After about 20 years, researchers have established a concrete link between schizophrenia in adult life and lack of Vitamin D during pregnancy. For years, the University of Queensland, Australia and Aarhus University, Denmark have been trying to find a link between the two but there wasn’t enough evidence available.
In the past, it was considered that malnutrition in childhood could lead to schizophrenia.
Schizophrenia is a brain-related disorder that can alter the way a person thinks, perceives and behaves. While most cases of schizophrenia go undetected there are a number of behavioral aspects that need to be taken into account. These include, but are not restricted to, hallucinations, reduced speaking, trouble in focusing and delusions.

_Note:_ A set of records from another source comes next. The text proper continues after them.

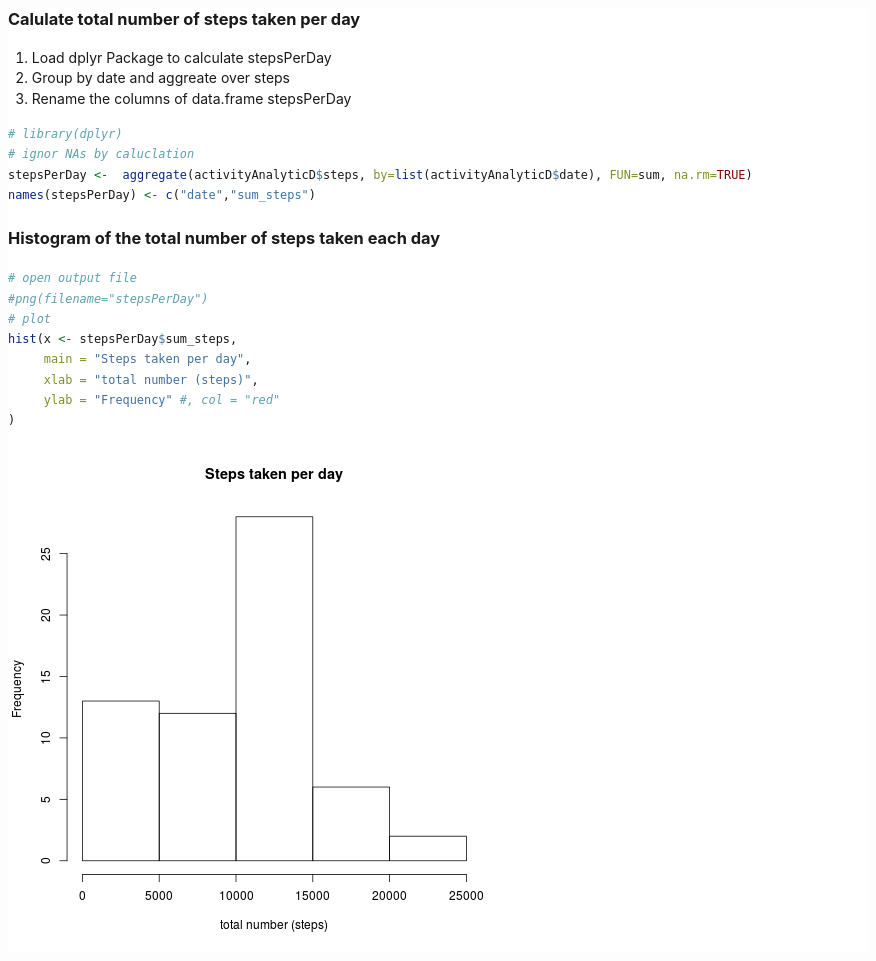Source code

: ### Calulate total number of steps taken per day

1. Load dplyr Package to calculate stepsPerDay
2. Group by date and aggreate over steps
3. Rename the columns of data.frame stepsPerDay


```r
# library(dplyr)
# ignor NAs by caluclation
stepsPerDay <-  aggregate(activityAnalyticD$steps, by=list(activityAnalyticD$date), FUN=sum, na.rm=TRUE)
names(stepsPerDay) <- c("date","sum_steps")
```

### Histogram of the total number of steps taken each day

```r
# open output file
#png(filename="stepsPerDay")
# plot
hist(x <- stepsPerDay$sum_steps,
     main = "Steps taken per day",
     xlab = "total number (steps)",
     ylab = "Frequency" #, col = "red"
)
```

![plot of chunk unnamed-chunk-5](figure/unnamed-chunk-5-1.png)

The research was carried out by a team led by Dr. John McGrath. Mr. McGrath is a Professor and lead researcher at the School of Clinical Medicine at the University of Queensland, Australia. The research included analyzing blood samples of newborns born between 1981 and 2000 who went on to develop schizophrenia.
The research was focused on the interconnection between vitamin D and schizophrenia. The blood samples of people who had developed schizophrenia were taken for analysis.
The results from the samples were arranged according to the concentration of Vitamin D. Professor McGrath said, “As the developing fetus is totally reliant on the mother’s vitamin D stores, our findings suggest that ensuring pregnant women have adequate levels of vitamin D may result in the prevention of some schizophrenia cases, in a manner comparable to the role folate supplementation has played in the prevention of spina bifida.”
The study was run on 2602 individuals through 2 decades. The samples were compared to those of the ones who had not developed the disease.
Schizophrenia is poorly understood. Before this research could reach a conclusive result, it was thought that the disease could be related to people born in winters. The possibilities were narrowed down with the hypothesis that winters meant low exposure to sunlight.
Mr. McGarth added, “Much of the attention in schizophrenia research has been focused on modifiable factors early in life with the goal of reducing the burden of this disease. Previous research identified an increased risk of schizophrenia associated with being born in winter or spring and living in a high-latitude country, such as Denmark.”
Australia gets more sunshine than Denmark but the sun-avoiding behavior and the lifestyle of the pregnant women in Australia meant that the fetus suffers lack of vitamin D during its development.
John suggested that as it is now established that vitamin D can help predict if an individual will have schizophrenia later in his life, the time was ripe to start clinic trials of pregnant women to get a detailed analysis of treatment. He said, “ The next step is to conduct randomized clinical trials of vitamin D supplements in pregnant women who are vitamin D deficient, in order to examine the impact on child brain development and risk of neurodevelopmental disorders such as autism and schizophrenia.”
Professor John’s team is hopeful that the administration of Vitamin D supplements can help cure these diseases in the babies. If their claim is proved, measures should be taken to ensure that all pregnant women get ample amount of nutrients and have access to dietary supplements if their diet is not fulfilling the requirements.